Noi siamo qui per essere felici e per stare bene, e quando la sofferenza diventa troppo grande abbiamo bisogno di una via d’uscita – ovvero cercare il modo di sentirci amati – cerchiamo tutti gli escamotage possibili.
Più si è precoci nel sentire questa sofferenza, più è probabile sviluppare un disturbo del comportamento alimentare.
Il primo modo in cui ci rassicuriamo, ci tranquillizziamo, ci coccoliamo e ci sentiamo amati, risiede nel rapporto con il cibo.
Ognuno di noi sa cosa vuol dire usare il cibo non per nutrirsi fisicamente, ma per altre ragioni più legate alla sfera emotiva.
Sappiamo che, nei casi di disturbo del comportamento alimentare, il cibo non c’entra nulla.
Paradossalmente, una bulimia può essere uno stratagemma per continuare a vivere, è un modo che il sistema interno escogita per sopravvivere a certe sollecitazioni dolorose attraverso una compensazione.
Il primo passo per uscire da questo tunnel è assumersi la responsabilità in toto di se stessi, e comprendere che possiamo farlo, con coraggio.
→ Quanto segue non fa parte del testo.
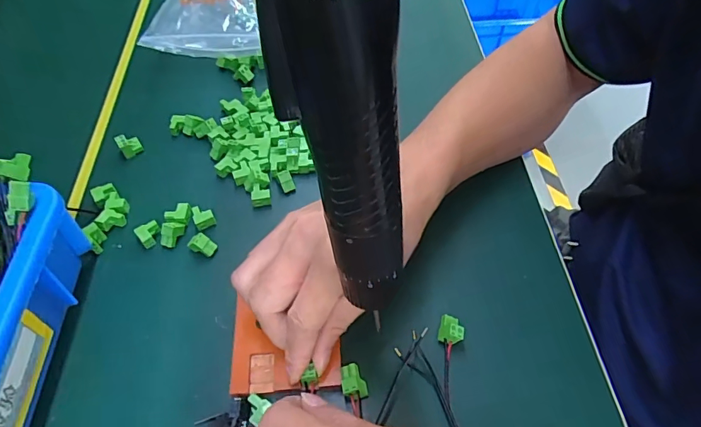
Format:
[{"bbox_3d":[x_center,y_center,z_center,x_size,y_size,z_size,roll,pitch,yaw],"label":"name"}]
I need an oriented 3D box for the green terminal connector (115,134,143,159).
[{"bbox_3d":[-0.206,-0.065,0.426,0.018,0.012,0.019,-28,59,-19],"label":"green terminal connector"}]

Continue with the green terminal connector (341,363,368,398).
[{"bbox_3d":[0.002,0.107,0.293,0.016,0.010,0.019,-8,54,-6],"label":"green terminal connector"}]

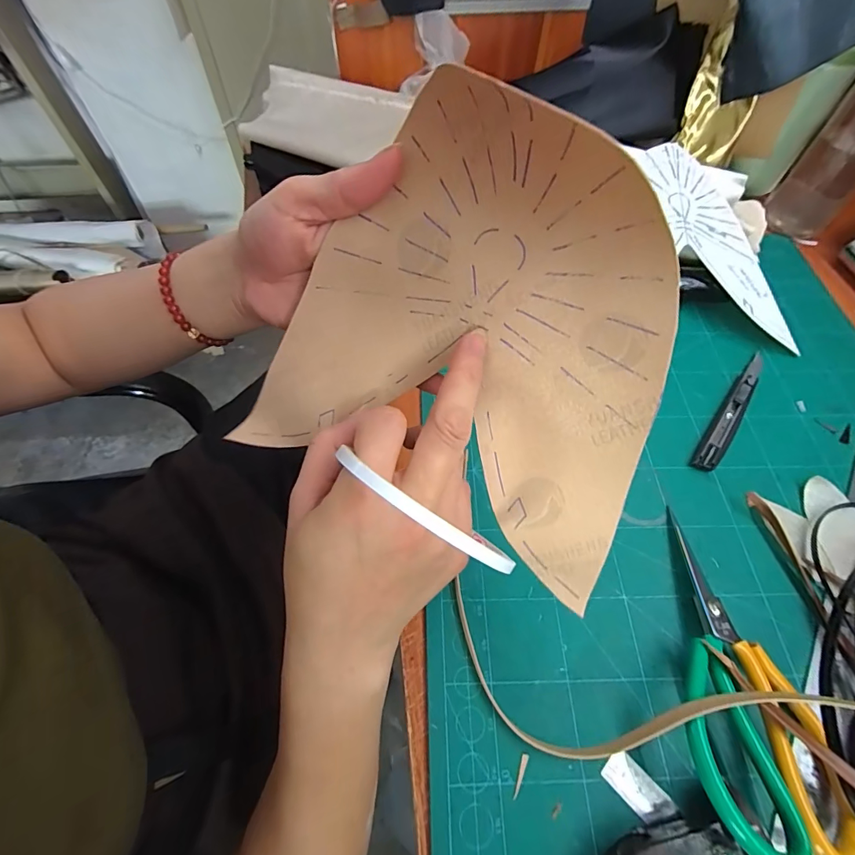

Tra i punti fondamentali da cui cominciare c’è questo assunto: ciò che senti è giusto per definizione. Inutile discutere di “giusto”, “sbagliato”, “lecito”…
Un sentimento, un movimento interiore, in quanto esistente, è corretto e coerente. Quindi è necessario partire da quello che sentiamo, anche se non ci piace.
Questa azione di accogliere ciò che sentiamo ci mette al riparo dai giudizi ricevuti che, inevitabilmente, vanno a minare la nostra stabilità, rendendoci maggiormente vulnerabili e soggetti a ciò che forse non dovremmo più chiamare “disturbo” ma “il tentativo disperato di qualcuno che si aggrappa alla vita”.